和荊牧牧一起看星星——原來凌晨三點的杭城也是看不見星星的,不知道你在的地方可不可以。
……
愛荊牧牧一輩子——陸有時,我也想愛你一輩子。
咸澀的液體忽然落下,暈開了那一「愛」字。
「你既然愛我,又為什麼要離開我?」深夜裡,男人的慟哭似乎寂靜。
小獅子繞在他身邊,用鼻尖頂了頂他,像是無言的安慰。
恍惚間,他想起了陳橙在病院裡同他說的話——「我們都是他的負累」。
除了陳橙還有誰?還有誰是荊牧的負累?
他站了起來,看著房間裡鋪陳的一切,那些老照片落進了他的眼裡。他曾經也和荊牧一起看過那些老照片。
相冊不止一本,後面還添了很多新照片,其中有不少是孫路寧當年為他們拍的。也有荊牧帶著陳橙一起拍的。
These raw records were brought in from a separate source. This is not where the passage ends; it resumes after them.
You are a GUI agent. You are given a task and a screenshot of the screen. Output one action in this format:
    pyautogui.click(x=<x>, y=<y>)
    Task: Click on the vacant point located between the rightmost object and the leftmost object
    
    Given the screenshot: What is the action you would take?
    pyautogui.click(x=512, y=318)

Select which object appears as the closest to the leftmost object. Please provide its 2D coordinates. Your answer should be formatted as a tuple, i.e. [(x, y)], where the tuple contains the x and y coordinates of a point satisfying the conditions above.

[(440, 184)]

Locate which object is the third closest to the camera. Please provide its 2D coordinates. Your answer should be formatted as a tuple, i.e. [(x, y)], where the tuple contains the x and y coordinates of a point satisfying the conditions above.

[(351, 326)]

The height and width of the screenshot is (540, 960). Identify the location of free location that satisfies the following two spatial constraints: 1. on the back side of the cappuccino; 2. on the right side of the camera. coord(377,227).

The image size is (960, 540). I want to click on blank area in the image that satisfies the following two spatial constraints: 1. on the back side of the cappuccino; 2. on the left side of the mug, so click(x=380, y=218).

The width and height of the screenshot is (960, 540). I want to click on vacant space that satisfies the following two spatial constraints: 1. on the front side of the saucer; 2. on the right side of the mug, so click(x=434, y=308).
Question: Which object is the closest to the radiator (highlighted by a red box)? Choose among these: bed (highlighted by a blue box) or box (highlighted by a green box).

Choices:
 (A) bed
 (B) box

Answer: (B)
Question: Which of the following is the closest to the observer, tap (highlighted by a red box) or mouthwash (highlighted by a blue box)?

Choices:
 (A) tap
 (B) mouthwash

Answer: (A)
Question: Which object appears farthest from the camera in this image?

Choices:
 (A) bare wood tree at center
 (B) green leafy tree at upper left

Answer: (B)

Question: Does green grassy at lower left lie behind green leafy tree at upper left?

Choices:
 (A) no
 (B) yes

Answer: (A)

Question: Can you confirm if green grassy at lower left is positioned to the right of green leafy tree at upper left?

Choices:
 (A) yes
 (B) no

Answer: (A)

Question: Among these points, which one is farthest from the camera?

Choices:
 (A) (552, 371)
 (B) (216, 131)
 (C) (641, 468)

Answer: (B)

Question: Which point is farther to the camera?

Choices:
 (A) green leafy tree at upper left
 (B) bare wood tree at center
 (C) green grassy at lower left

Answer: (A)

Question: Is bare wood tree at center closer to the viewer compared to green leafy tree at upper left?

荊牧是個慣會整理的人,他從來都有條不紊,這些東西也都收納得整整齊齊,一眼就能看出時間的變遷。
也一眼就能看出其中教人奇怪的地方。
除了當年他和荊牧一起看過的那本相冊,在後來的相冊里再也沒有出現過牧昕儀的模樣。
他手裡的這本相冊滑落了,撞在地上發出的聲響,迴蕩在整個空間裡久久不散。落下的相冊停留在了一張全家福上——是牧女士和老陸結婚時,他們四個人一起拍的。
照片上的人全部笑魘如花。
「手機,我的手機呢?」陸有時到處翻找,終於想起手機被他放在了客廳里,他幾乎是衝下去的。
可當他打開屏幕,翻到荊牧的姓名時卻怎麼也按不下去。
荊牧不會告訴他的,無論他怎樣質問,都不會告訴他。那個人的嘴,比河底的蚌都還要嚴實。他翻到了孫路寧那裡,可是孫路寧知道嗎?就算他知道又會告訴自己嗎?
最終他撥通了何霽的電話。
「喂,陸總。」何霽何秘書看到這深夜來電,就像看到了催命符似的。
「幫我查一個人,我待會兒把信息發給你,我要知道這個人現在生活在哪裡,工作在哪裡。越快越好。」
「是,我明白了,我會儘快處理完這件事情的。」
要查一個有來龍去脈的人不難,可陸有時也沒想到會那樣地快,他在第二天的中午就接到了何霽的電話。